Task to carry out
List each line in the rows below that contains the string "label", copying every such line in full.

-*-*-

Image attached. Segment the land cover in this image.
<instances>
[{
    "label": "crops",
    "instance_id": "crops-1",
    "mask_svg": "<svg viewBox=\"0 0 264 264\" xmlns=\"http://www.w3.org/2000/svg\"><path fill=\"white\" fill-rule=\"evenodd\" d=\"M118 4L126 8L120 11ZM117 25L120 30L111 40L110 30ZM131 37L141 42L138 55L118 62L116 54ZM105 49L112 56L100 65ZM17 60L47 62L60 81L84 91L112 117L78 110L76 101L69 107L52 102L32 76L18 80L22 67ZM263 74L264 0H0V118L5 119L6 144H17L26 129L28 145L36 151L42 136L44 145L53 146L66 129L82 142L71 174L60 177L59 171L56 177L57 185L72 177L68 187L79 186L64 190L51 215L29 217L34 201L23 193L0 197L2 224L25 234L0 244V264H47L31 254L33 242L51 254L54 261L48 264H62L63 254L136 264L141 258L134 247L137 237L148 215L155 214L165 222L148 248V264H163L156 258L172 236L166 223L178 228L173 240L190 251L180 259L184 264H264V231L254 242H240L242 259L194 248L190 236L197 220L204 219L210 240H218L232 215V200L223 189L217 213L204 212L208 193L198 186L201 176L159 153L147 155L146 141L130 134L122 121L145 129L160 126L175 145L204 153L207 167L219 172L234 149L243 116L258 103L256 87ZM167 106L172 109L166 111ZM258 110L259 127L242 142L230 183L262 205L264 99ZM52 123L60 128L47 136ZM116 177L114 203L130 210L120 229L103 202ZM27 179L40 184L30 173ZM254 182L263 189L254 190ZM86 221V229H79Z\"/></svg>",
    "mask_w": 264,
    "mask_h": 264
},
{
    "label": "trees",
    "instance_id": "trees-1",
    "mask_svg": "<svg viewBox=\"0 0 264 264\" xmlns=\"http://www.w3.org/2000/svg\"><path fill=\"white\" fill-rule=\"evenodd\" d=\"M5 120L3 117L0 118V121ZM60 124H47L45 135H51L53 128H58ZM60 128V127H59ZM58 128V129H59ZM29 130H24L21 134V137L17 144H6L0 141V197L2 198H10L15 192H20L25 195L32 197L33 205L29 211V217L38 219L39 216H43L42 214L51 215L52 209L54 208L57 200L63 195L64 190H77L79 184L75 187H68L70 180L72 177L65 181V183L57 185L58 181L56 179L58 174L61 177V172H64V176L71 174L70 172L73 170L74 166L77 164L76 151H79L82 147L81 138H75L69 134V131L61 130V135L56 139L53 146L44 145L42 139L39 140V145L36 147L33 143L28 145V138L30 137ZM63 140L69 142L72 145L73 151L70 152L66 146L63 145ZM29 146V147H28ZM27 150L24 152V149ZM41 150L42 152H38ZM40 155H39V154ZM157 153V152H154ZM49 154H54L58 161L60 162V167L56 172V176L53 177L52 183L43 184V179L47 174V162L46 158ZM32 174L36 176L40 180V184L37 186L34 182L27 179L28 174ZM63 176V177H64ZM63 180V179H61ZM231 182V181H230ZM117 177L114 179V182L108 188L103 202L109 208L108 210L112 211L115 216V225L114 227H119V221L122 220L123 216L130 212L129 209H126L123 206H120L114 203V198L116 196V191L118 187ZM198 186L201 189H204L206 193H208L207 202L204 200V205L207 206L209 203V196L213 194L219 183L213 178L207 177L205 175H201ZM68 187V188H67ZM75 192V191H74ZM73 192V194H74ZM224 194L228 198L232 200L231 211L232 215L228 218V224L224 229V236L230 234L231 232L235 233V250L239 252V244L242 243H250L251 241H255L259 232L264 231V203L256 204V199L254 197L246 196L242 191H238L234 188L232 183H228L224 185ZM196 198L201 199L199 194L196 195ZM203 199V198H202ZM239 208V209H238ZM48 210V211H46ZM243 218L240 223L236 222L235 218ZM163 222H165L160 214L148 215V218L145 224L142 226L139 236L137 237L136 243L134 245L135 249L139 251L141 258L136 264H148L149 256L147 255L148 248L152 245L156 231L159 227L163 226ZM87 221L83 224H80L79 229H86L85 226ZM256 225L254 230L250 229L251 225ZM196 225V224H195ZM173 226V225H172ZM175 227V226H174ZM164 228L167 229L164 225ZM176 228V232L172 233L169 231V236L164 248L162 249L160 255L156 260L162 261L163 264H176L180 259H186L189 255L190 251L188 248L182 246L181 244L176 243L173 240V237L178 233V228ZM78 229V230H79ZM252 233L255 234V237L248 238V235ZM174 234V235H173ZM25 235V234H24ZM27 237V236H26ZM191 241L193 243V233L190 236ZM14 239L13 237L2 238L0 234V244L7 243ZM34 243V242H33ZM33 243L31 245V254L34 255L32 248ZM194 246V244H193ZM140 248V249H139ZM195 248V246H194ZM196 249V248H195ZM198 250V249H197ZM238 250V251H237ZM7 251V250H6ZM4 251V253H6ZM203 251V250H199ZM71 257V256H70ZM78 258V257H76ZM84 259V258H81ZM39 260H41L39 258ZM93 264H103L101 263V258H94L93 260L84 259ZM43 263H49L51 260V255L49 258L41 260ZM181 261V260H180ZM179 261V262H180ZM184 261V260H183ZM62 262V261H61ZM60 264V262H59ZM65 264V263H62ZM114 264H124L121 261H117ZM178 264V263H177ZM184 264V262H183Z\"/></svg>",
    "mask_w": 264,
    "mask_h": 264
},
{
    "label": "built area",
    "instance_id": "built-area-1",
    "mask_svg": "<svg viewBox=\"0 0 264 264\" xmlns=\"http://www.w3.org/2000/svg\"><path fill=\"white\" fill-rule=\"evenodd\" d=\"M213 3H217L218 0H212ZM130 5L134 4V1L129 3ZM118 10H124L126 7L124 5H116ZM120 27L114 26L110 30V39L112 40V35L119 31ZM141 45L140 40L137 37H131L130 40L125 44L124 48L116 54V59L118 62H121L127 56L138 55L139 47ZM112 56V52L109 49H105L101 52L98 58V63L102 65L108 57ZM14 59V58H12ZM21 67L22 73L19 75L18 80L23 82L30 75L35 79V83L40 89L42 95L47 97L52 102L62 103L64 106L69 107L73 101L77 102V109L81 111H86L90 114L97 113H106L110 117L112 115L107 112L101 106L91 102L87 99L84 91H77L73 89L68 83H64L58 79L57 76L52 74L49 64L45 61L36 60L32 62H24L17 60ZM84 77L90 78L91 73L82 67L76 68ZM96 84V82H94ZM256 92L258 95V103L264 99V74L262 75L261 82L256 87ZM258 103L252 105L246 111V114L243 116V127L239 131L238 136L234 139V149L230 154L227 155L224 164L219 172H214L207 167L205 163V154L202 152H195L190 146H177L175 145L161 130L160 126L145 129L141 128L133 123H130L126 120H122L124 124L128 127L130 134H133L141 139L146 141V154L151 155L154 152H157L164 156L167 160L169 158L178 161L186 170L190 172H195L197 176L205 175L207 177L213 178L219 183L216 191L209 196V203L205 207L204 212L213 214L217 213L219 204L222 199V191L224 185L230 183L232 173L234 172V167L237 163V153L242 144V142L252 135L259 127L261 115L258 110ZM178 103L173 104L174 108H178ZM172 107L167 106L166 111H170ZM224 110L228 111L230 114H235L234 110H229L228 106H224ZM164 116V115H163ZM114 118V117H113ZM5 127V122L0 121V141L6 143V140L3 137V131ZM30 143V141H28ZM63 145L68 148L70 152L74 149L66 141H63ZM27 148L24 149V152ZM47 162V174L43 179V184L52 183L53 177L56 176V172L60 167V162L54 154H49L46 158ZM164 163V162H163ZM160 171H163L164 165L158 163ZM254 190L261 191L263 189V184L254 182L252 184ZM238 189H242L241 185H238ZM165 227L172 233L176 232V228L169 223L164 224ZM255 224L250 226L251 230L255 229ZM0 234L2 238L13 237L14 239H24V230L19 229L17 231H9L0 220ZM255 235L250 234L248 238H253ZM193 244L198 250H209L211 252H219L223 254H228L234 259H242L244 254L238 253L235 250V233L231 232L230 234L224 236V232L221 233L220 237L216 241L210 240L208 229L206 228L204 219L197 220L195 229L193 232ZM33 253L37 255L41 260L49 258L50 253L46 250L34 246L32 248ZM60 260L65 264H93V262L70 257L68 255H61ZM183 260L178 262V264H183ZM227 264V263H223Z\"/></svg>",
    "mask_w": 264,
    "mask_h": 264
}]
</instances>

-*-*-

Output for this task
    "label": "crops",
    "label": "trees",
    "label": "built area",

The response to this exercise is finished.